| BRIEF 1 |
Copy the text on global cooling word for word, between "Will the global" and "poorest among us?", inclusive.

| TEXT EXCERPT |
I’m delighted these natural global cooling phenomena will soon disconfirm the absurd CAGW hypothesis, however, the coming global cooling will likely have many negative impacts, perhaps even devasting effects.
During the Wolf Grand Solar Minimum (1280~1350), severe winters, late springs, frost loss and early autumns, greatly reduced harvests and lead to devasting famines and mass exposure deaths, wiping out 25% of Europe’s population…
Then the Black Death started from 1352, whiping out 50% of those that survived the Wolf GSM… Real “wrath of God” stuff…
Japan is also suffering from its coldest winter in 48 years, making my daily 30K cycling runs a bit chilly.. it’ll be interesting to see what winters are like 5 years from now.

Reply to  SAMURAI
February 1, 2018 5:28 am

Thank you Samurai for your post.
I have not fully studied climate during the Little Ice Ace, but I share your impression that wilder weather was more common during cold periods. If, as I believe, we are entering into another cold period starting soon, then I think we will see more extreme storms, and we will look back with fondness at this brief moderate natural warming period in Earth’s history.
Will the global warming extremists shift seamlessly into this new cold reality, or will society remember their global warming alarmist nonsense, which wasted trillions of dollars and millions of lives, by denying cheap, abundant, reliable energy to the poorest among us?

| RECORDS FOR THE TASK |
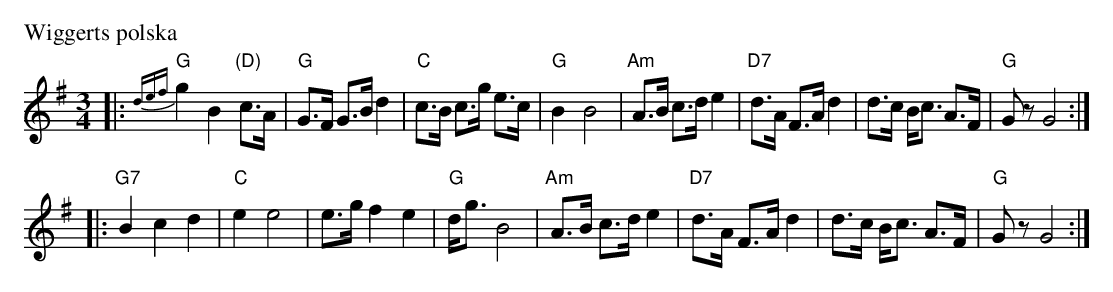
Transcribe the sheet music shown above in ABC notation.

X:1
P: Wiggerts polska
M: 3/4
L: 1/8
K: G
|: "G"{def}g2 B2 "(D)"c>A | "G"G>F G>B d2 | "C"c>B c>g e>c | "G"B2 B4 \
| "Am"A>B c>d e2 | "D7"d>A F>A d2 | d>c B<c A>F | "G"Gz G4 :|
|: "G7"B2 c2 d2 | "C"e2 e4 | e>g f2 e2 | "G"d<g B4 \
| "Am"A>B c>d e2 | "D7"d>A F>A d2 | d>c B<c A>F | "G"Gz G4 :|
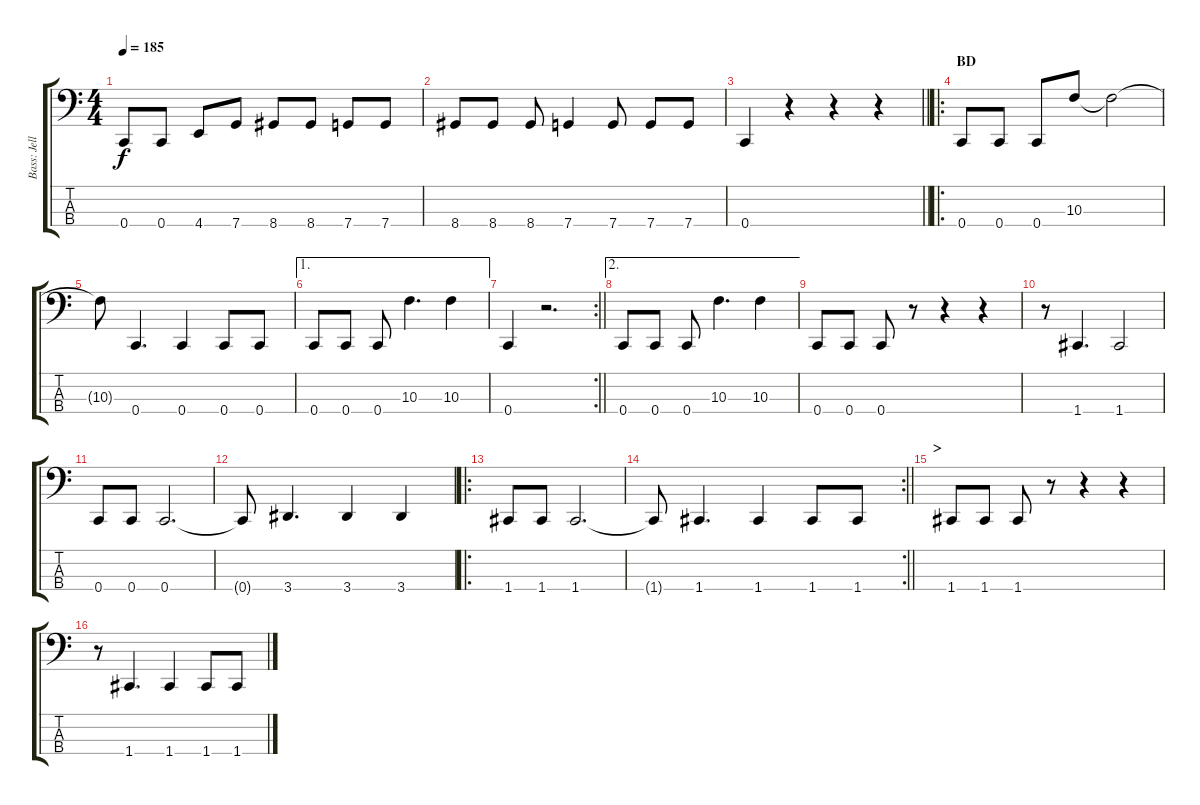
\track ("Bass: Jelle" "Bass: Jell") {instrument electricbasspick}
\staff {score tabs}
\tuning (F2 C2 G1 C1) {hide}
\ts (4 4)
\tempo 185
\clef f4
\ks c
0.4.8{dy f} 0.4.8 4.4.8 7.4.8 8.4.8 8.4.8 7.4.8 7.4.8 |
8.4.8 8.4.8 8.4.8 7.4.4 7.4.8 7.4.8 7.4.8 |
\barLineRight lightlight
0.4.4 r.4 r.4 r.4 |
\ro
\section ("" "BD")
0.4.8 0.4.8 0.4.8 10.3.8 10.3{t}.2 |
10.3{t}.8 0.4.4{d} 0.4.4 0.4.8 0.4.8 |
\ae 1
0.4.8 0.4.8 0.4.8 10.3.4{d} 10.3.4 |
\rc 2
\barLineRight lightlight
0.4.4 r.2{d} |
\ae 2
0.4.8 0.4.8 0.4.8 10.3.4{d} 10.3.4 |
0.4.8 0.4.8 0.4.8 r.8 r.4 r.4 |
r.8 1.4.4{d} 1.4.2 |
0.4.8 0.4.8 0.4.2{d} |
0.4{t}.8 3.4.4{d} 3.4.4 3.4.4 |
\ro
1.4.8 1.4.8 1.4.2{d} |
\rc 2
\barLineRight lightlight
1.4{t}.8 1.4.4{d} 1.4.4 1.4.8 1.4.8 |
\section ("" ">")
1.4.8 1.4.8 1.4.8 r.8 r.4 r.4 |
r.8 1.4.4{d} 1.4.4 1.4.8 1.4.8
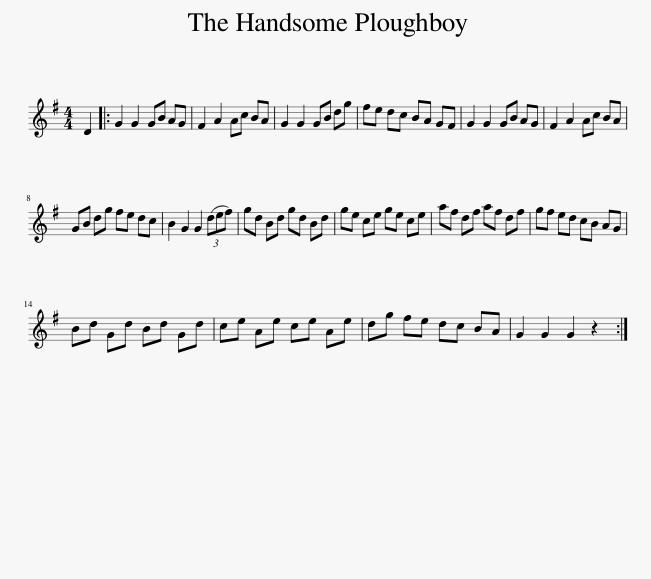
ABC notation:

X:1
L:1/8
M:4/4
I:linebreak $
K:G
V:1 treble
V:1
 D2 |: G2 G2 GB AG | F2 A2 Ac BA | G2 G2 GB dg | fe dc BA GF | %5
 G2 G2 GB AG | F2 A2 Ac BA |$ GB dg fe dc | B2 G2 G2 (3(def) | gd Bd gd Bd | %10
 ge ce ge ce | af df af df | gf ed cB AG |$ Bd Gd Bd Gd | ce Ae ce Ae | %15
 dg fe dc BA | G2 G2 G2 z2 :| %17
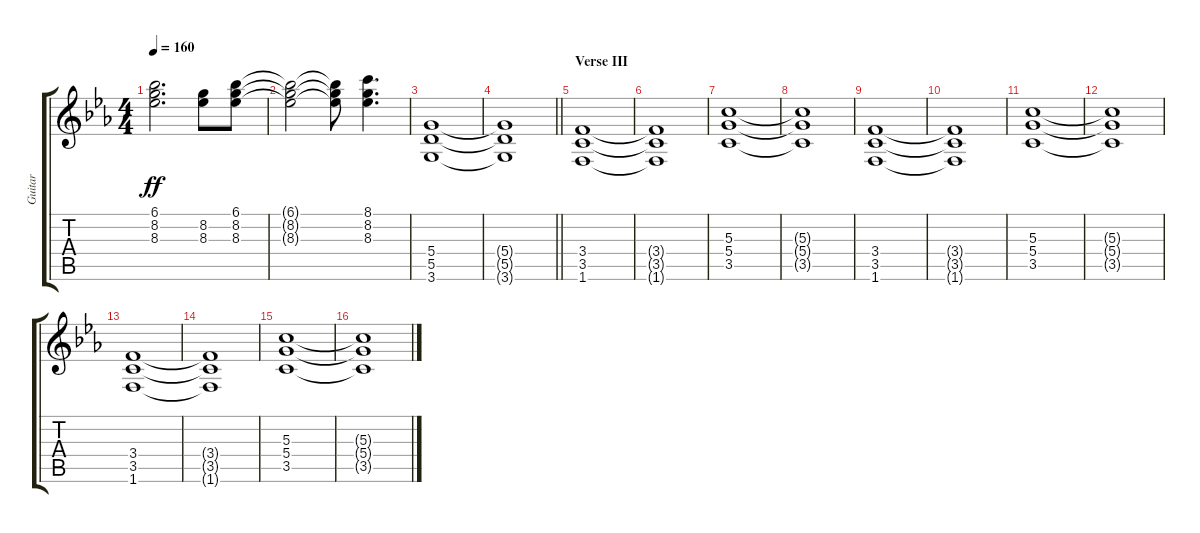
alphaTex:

\track ("Guitar" "Guitar") {instrument electricguitarclean}
\staff {score tabs}
\tuning (E4 B3 G3 D3 A2 E2) {hide}
\ts (4 4)
\tempo 160
\clef g2
\ks eb
(6.1 8.2 8.3).2{d dy ff} (8.2 8.3).8 (6.1 8.2 8.3).8 |
(6.1{t} 8.2{t} 8.3{t}).2 (6.1{t} 8.2{t} 8.3{t}).8 (8.1 8.2 8.3).4{d} |
(5.4 5.5 3.6).1 |
\barLineRight lightlight
(5.4{t} 5.5{t} 3.6{t}).1 |
\section ("" "Verse III")
(3.4 3.5 1.6).1 |
(3.4{t} 3.5{t} 1.6{t}).1 |
(5.3 5.4 3.5).1 |
(5.3{t} 5.4{t} 3.5{t}).1 |
(3.4 3.5 1.6).1 |
(3.4{t} 3.5{t} 1.6{t}).1 |
(5.3 5.4 3.5).1 |
(5.3{t} 5.4{t} 3.5{t}).1 |
(3.4 3.5 1.6).1 |
(3.4{t} 3.5{t} 1.6{t}).1 |
(5.3 5.4 3.5).1 |
(5.3{t} 5.4{t} 3.5{t}).1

| BRIEF 2 |
Determine how many lines of the records contain the string "track", treating case as significant. Give only the number.

| TASK RESULT 1 |
Will the global warming extremists shift seamlessly into this new cold reality, or will society remember their global warming alarmist nonsense, which wasted trillions of dollars and millions of lives, by denying cheap, abundant, reliable energy to the poorest among us?

| TASK RESULT 2 |
2